Associated constants and associated types from private impls don't have attached unique types, so they sometimes can be used from outer modules due to sufficiently smart type inference.

mod m {
    struct Priv;
    pub struct Pub<T>(T);
    pub trait Trait { type A; }

    // This is a private impl because `Pub<Priv>` is a private type
    impl Pub<Priv> {
        const C: u8 = 0;
    }

    // This is a private impl because `Pub<Priv>` is a private type
    impl Trait for Pub<Priv> { type A = u8; }
}
use m::*;

// But we still can use `C` outside of `m`?
let x = Pub::C; // With type inference this means `<Pub<Priv>>::C`

It would be good to provide the same guarantees for associated constants and types as for associated functions.
As a result, type privacy additionally prohibits use of any associated items from private impls.

// ERROR, `C` is from a private impl with type `Pub<Priv>`
let x = Pub::C;
// ERROR, `A` is from a private impl with type `Pub<Priv>`,
// even if the whole type of `x` is public `u8`.
let x: <Pub<_> as Trait>::A;

In principle, this restriction can be considered a part of the primary type privacy rule - "can't name a private type" - if all _s (types to infer, explicit or implicit) are replaced by their inferred types before checking, so Pub and Pub<_> in the examples above become Pub<Priv>.

Lints

Effective visibility of an item is determined by a module into which it can be leaked through

  • chain of public parent modules (they make it directly nameable)
  • chains of reexports or type aliases (they make it nameable through aliases)
  • functions, constants, fields "returning" the value of this item, if the item is a type
  • maybe something else if deemed necessary, but probably not macros 2.0.

(Here we consider the "whole universe" a module too for uniformity.)
If effective visibility of an item is larger than its nominal visibility (pub annotation), then it's capped by the nominal visibility.

Primary interface of an item is all its interface (types of returned values, types of fields, types of fn parameters) except for bounds on generic parameters and where clauses.

Secondary interface of an item consists of bounds on generic parameters and where clauses, including supertraits for trait items.

Lint private_interfaces is reported when a type with visibility x is used in primary interface of an item with effective visibility y and x < y.
This lint is warn-by-default.

Lint private_bounds is reported when a type or trait with visibility x is used in secondary interface of an item with effective visibility y and x < y.
This lint is warn-by-default.

Lint unnameable_types is reported when effective visibility of a type is larger than module in which it can be named, either directly, or through reexports, or through trivial type aliases (type X = Y;, no generics on both sides).
This lint is allow-by-default.

Compatibility lint private_in_public is never reported and removed.

Drawbacks

With

pub fn f<T>(arg: T)
    where T: PrivateTrait
{ ... }

being legal (even if it's warned against by default) the set of PrivateTrait's implementations becomes a part of f's interface.

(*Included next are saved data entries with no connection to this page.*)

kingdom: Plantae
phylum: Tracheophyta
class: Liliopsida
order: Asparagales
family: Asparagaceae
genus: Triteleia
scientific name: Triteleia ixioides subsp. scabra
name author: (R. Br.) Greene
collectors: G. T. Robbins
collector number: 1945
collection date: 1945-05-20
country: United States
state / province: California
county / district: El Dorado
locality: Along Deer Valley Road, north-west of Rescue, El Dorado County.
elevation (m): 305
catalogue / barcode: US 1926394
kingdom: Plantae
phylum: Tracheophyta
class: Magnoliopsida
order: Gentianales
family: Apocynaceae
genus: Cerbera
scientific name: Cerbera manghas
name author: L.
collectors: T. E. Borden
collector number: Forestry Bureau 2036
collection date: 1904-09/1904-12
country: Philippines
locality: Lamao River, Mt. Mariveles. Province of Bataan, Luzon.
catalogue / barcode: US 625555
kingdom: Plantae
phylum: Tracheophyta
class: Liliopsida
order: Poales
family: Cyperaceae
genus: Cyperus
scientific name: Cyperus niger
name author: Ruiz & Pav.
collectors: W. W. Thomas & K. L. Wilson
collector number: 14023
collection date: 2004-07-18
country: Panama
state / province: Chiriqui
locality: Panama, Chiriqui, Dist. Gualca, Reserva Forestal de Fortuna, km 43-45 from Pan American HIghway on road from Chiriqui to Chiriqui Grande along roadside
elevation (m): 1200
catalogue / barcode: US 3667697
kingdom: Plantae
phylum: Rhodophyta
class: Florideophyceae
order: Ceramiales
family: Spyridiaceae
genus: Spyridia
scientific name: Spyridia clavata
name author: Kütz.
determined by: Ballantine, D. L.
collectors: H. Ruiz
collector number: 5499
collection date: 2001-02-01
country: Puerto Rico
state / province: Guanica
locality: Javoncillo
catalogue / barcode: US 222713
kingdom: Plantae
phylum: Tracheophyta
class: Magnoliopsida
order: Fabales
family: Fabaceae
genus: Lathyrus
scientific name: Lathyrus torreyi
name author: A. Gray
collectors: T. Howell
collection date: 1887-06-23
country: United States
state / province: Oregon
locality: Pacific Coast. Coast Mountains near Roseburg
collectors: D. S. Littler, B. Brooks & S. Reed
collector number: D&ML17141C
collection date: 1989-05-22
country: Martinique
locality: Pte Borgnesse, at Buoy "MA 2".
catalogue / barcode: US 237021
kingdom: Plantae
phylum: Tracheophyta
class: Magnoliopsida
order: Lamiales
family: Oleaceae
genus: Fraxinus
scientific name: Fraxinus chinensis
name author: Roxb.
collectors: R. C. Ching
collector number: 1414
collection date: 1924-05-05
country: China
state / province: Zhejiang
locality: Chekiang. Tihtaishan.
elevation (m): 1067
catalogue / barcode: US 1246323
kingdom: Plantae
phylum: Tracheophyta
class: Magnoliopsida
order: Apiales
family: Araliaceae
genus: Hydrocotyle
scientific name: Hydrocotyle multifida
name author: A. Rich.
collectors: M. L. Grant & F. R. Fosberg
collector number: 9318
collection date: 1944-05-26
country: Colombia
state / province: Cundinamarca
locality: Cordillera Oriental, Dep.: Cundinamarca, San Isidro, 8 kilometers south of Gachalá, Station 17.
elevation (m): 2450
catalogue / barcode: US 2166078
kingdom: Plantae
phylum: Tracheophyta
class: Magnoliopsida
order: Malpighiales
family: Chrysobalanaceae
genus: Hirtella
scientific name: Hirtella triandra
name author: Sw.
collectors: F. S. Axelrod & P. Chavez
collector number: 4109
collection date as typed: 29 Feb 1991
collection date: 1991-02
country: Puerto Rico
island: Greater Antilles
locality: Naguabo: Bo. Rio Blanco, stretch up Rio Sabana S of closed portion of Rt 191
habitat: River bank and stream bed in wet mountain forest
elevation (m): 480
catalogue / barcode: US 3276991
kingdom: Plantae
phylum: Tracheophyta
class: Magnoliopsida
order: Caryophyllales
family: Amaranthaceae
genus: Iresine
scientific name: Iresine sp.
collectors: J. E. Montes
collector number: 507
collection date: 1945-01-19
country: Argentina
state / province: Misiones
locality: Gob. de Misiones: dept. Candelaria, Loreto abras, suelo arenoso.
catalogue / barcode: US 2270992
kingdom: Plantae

PrivateTrait can still be freely renamed or even split into several traits though.
rustdoc may be not fully prepared to document items with private traits in bounds, manually written documentation explaining how to use the interface may be required.

Rationale and Alternatives

Names for the lints are subject to bikeshedding.

private_interfaces and private_bounds can be merged into one lint. The rationale for keeping them separate is different probabilities of errors in case of lint violations.
The first lint indicates an almost guaranteed error on client side, the second one is more in the "missing documentation" category.

Unresolved questions

It's not fully clear if the restriction for associated type definitions required for type privacy soundness, or it's just a workaround for a technical difficulty.

Interactions between macros 2.0 and the notions of reachability / effective visibility used for the lints are unclear.